Petite, le mot n’est pas exagéré. Car voici trois siècles et des poussières, Bron n’était peuplé que par 58 familles, soit au total par 230 à 290 habitants. Ils avaient à leur tête un curé, messire Carrier et, surtout, un seigneur : noble Jacques de Laube. Mais celui-ci ne résidait en sa maison forte brondillante, à deux pas de notre place Curial, que pendant les beaux jours. Il logeait à Lyon, ou dans son château de Corcelles-en-Beaujolais, le reste de l’année. A l’exception de quelques artisans, les habitants étaient tous paysans – ou plutôt laboureurs, grangers ou journaliers, comme on les appelait à l’époque. Que cultivaient-ils ? Du seigle surtout, et aussi du froment, des vignes, « quelques noyers et autres arbres fruitiers », ainsi qu’un peu de sarrasin, d’avoine pour leurs chevaux, et du chanvre pour se vêtir. Mais, malheureusement pour eux, leurs terres étaient pauvres, au point qu’ils devaient les laisser reposer deux années sur trois, sans pouvoir les cultiver. Résultat, « la misère des habitants et très grande », se plaignent nos représentants ; « la plupart sont contraints de travailler à force de bras [comme ouvriers agricoles] et ne se nourrissent depuis Noël jusqu’à la saint Jean-Baptiste [le 24 juin] que d’une farine très grossière qu’ils vont acheter à Lyon [avec le] salaire de leurs journées ». Pour couronner le tout, sur les 4255 bicherées dont était composé le territoire de la communauté, soit 970 hectares, plus des deux-tiers appartenaient à des nobles ou à des ecclésiastiques. Nos prédécesseurs pouvaient-ils au moins compter sur des parcelles possédées en commun par les habitants, autrement dit sur des communaux, pour élever du bétail ou pour couper du bois ? Même pas. « La communauté n‘a aucun bois, prairies ni paturage commun », nous dit la Révision des feux. « Et si quelques particuliers prennent quelques fois la résolution d’entretenir deux vaches pour labourer, ils sont obligés d’amasser l’herbe dans les chemins pendant toute l’année pour les nourrir dans l’étable, ce qui rend ledit entretien très difficile ». En somme, cette enquête de 1702 dresse un tableau bien sombre…
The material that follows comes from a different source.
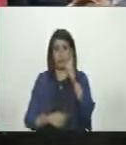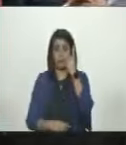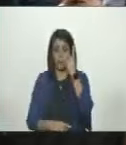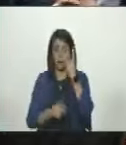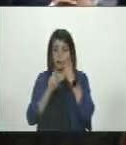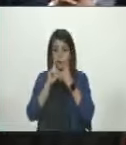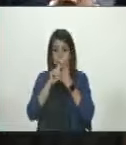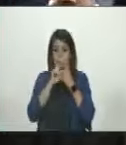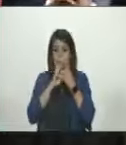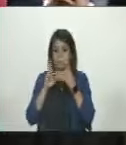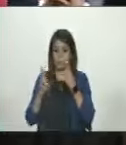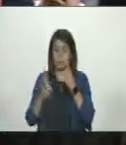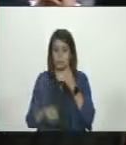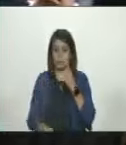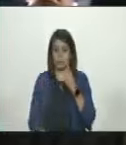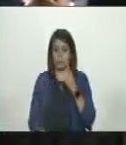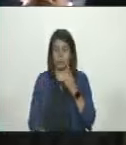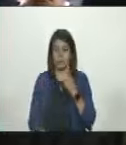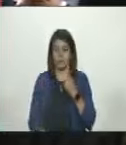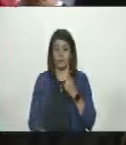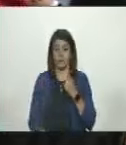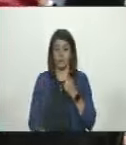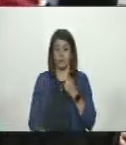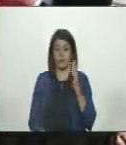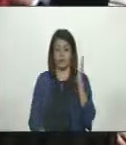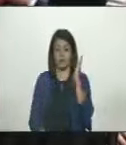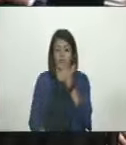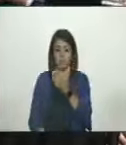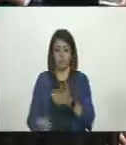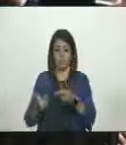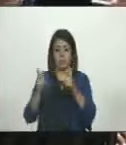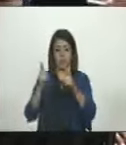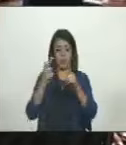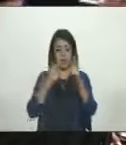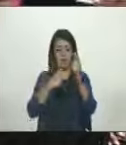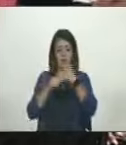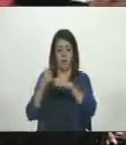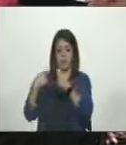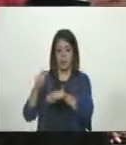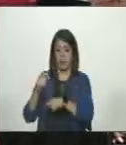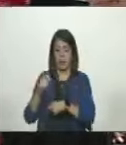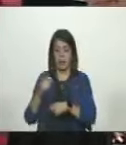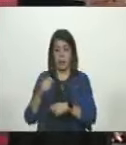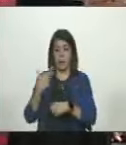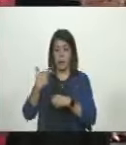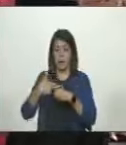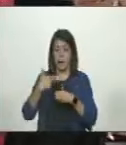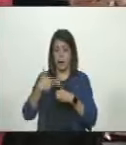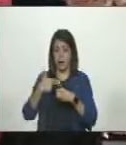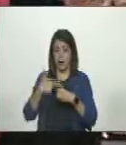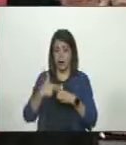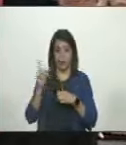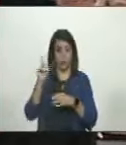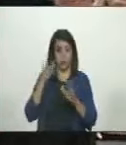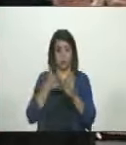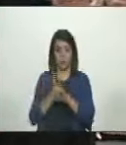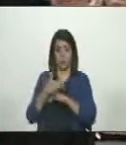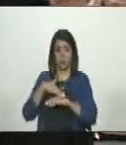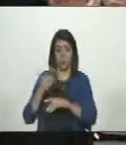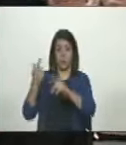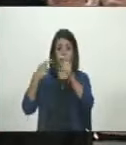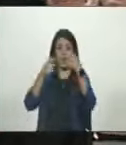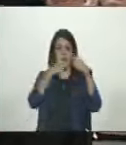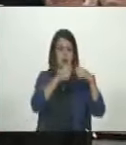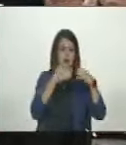el hecho de que la sanción permita vender petróleo no significa que podamos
Les Brondillants ont noirci le tableau !

Sauf qu’il y a un hic. Les Brondillants du temps de Louis XIV ont noirci exagérément le tableau ! Situés aux portes même de Lyon, et de surcroît sur la grande route royale menant en Italie, ils profitent de ressources bien plus diversifiées que s’ils vivaient au fin fond des montagnes alpines. En fait, en répondant aux enquêteurs envoyés par l’intendant, les habitants et leur maire ne visaient qu’une seule chose : une réduction de leurs impôts !

Aline Vallais
Source : Archives de l’Isère, 2 C 318, f° 1593.